## [Problem description]
Please copy the lines from the line with "### 4. Payment Integration 💳" to the line with "- **Secure Payment", keeping each one identical to the original.

[[ Information shown open ]]

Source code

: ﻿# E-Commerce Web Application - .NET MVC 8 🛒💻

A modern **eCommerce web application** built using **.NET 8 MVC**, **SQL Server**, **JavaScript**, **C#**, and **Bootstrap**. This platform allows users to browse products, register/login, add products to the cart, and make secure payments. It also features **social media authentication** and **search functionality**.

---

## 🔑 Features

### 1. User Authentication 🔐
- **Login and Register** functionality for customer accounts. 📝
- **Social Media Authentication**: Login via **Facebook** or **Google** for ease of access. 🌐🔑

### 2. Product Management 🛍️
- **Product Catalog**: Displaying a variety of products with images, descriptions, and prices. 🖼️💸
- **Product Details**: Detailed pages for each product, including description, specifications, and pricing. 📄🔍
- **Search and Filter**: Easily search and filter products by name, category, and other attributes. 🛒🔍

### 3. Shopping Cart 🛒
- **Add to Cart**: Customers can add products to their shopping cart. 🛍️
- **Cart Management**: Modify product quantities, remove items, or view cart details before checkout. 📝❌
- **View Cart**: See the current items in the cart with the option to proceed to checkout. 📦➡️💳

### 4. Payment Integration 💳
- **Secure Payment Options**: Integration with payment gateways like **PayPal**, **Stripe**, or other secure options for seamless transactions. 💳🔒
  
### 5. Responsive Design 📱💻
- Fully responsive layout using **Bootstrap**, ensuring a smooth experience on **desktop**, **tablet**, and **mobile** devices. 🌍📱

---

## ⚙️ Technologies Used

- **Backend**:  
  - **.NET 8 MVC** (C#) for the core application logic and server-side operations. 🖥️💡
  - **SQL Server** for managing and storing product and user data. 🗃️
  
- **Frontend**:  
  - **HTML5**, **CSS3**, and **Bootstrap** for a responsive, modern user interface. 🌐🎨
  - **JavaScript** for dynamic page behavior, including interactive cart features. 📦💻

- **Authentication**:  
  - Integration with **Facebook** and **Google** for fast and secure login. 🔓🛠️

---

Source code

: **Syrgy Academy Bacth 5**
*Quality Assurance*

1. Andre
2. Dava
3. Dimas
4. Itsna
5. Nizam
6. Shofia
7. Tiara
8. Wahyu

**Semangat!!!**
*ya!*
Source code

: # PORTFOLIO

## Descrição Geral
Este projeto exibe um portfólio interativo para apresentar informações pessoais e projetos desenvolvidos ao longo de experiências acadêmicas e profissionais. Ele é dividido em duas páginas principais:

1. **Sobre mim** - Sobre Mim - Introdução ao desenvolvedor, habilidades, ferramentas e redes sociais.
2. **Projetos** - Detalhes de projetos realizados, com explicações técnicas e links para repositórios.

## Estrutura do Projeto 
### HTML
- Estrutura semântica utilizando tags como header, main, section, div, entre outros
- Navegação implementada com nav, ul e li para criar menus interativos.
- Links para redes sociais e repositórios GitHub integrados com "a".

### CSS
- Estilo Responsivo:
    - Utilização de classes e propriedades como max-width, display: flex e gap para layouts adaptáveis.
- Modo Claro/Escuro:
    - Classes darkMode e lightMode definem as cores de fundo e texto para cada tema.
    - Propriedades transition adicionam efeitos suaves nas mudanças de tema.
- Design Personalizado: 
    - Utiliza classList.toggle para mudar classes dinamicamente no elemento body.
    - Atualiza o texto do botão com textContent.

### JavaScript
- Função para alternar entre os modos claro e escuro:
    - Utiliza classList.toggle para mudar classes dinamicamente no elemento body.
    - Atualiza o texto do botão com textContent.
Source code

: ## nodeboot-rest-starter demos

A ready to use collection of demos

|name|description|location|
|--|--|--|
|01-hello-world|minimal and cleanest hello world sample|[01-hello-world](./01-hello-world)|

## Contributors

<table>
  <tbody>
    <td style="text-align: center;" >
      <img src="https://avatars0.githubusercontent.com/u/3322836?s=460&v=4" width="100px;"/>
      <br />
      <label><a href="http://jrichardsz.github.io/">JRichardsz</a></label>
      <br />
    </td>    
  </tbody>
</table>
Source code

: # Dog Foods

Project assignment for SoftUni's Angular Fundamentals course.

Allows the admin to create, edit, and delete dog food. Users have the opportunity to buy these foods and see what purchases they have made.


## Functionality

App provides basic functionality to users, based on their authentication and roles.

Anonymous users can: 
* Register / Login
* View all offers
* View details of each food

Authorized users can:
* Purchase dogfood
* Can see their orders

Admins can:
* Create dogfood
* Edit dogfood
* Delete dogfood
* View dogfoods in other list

[[ Information shown closed ]]
[[ Information shown open ]]

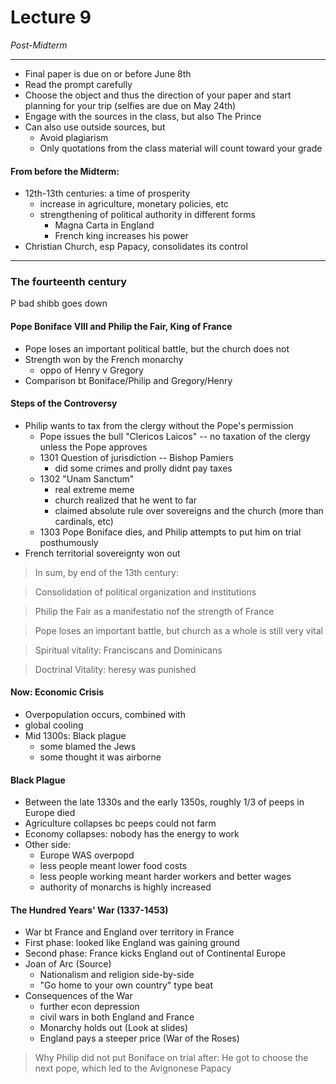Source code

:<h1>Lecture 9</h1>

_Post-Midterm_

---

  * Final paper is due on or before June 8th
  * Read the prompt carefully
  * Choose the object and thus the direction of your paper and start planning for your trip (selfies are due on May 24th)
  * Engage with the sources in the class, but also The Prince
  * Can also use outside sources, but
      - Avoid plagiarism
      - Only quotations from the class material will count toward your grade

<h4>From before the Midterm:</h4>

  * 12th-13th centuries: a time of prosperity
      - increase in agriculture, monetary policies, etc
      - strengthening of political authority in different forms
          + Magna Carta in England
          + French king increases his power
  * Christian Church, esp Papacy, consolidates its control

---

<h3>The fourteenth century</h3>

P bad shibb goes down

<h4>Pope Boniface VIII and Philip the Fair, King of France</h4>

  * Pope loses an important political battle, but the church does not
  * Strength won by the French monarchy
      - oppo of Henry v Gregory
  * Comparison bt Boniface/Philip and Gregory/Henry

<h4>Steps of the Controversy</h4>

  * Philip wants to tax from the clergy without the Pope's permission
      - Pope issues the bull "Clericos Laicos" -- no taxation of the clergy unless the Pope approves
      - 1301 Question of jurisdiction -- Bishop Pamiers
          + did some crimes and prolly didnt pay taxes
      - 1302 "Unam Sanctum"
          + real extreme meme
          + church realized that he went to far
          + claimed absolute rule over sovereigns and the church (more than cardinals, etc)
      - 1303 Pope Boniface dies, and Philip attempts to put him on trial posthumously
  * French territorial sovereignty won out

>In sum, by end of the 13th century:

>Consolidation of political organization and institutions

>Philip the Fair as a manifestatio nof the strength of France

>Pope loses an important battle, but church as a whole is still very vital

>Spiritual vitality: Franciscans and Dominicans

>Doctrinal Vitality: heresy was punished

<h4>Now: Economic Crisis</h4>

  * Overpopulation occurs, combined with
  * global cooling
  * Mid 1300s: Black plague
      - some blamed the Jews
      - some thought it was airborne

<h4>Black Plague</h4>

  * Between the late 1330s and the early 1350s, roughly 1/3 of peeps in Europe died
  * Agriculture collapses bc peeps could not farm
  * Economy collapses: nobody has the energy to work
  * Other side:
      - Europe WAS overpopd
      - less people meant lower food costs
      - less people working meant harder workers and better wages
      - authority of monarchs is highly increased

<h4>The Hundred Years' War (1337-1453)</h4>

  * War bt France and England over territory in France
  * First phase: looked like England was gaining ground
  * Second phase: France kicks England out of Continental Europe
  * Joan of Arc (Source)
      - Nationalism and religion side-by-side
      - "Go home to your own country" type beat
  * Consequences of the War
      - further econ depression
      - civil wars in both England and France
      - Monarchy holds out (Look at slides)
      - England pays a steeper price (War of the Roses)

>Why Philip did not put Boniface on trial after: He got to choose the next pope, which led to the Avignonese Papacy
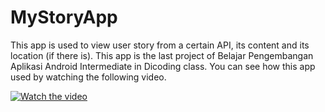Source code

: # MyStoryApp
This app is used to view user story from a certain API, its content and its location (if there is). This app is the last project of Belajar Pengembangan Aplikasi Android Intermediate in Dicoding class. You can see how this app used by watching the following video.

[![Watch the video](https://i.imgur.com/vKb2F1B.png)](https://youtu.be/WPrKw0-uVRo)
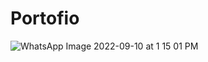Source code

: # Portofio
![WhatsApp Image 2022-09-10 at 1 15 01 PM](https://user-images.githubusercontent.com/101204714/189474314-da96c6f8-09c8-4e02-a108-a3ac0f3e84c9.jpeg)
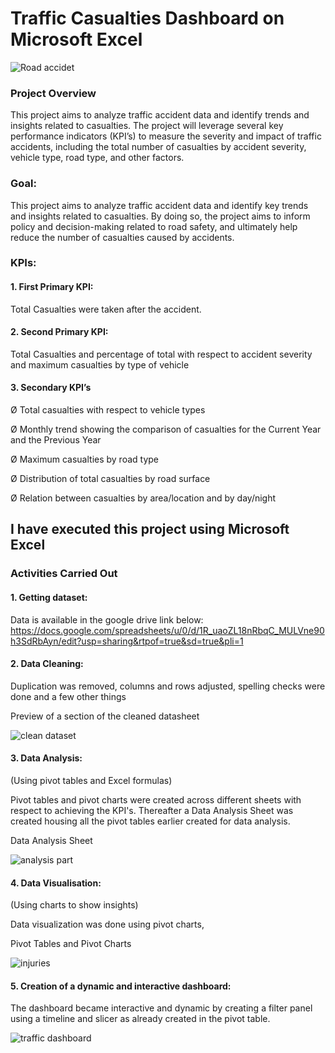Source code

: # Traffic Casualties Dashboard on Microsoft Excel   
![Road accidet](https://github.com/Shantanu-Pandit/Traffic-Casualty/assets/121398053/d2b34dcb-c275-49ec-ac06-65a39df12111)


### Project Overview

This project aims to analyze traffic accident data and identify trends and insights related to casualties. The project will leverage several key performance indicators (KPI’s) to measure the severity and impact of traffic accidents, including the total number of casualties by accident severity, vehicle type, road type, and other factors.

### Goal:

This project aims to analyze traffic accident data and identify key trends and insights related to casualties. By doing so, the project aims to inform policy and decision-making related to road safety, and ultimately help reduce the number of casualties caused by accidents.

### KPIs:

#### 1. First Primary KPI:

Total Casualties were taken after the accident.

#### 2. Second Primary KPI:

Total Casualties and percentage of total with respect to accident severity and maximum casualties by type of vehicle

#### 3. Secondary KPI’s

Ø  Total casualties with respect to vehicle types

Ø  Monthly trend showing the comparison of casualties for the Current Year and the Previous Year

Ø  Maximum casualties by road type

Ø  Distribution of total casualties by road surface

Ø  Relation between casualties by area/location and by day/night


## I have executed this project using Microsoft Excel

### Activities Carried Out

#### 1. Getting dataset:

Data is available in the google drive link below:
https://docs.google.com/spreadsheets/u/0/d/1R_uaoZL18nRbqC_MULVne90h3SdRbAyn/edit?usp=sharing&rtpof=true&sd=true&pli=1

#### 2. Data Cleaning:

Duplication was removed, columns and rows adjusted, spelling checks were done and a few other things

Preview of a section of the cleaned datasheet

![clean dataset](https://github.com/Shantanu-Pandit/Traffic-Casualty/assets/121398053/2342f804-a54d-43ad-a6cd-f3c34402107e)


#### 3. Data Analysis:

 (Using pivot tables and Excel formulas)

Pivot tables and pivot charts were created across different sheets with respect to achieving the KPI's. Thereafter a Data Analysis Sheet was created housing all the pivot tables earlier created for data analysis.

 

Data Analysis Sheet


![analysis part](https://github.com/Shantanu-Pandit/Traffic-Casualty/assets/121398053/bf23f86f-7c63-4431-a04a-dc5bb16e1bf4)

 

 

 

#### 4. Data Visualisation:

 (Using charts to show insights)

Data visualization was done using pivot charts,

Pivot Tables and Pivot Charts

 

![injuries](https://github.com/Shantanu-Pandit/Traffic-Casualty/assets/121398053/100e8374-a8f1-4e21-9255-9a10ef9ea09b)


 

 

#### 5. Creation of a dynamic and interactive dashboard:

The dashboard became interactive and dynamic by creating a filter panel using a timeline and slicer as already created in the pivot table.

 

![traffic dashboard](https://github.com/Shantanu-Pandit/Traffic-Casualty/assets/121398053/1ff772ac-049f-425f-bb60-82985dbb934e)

[[ Information shown closed ]]

## [Completed task]
### 4. Payment Integration 💳
- **Secure Payment Options**: Integration with payment gateways like **PayPal**, **Stripe**, or other secure options for seamless transactions. 💳🔒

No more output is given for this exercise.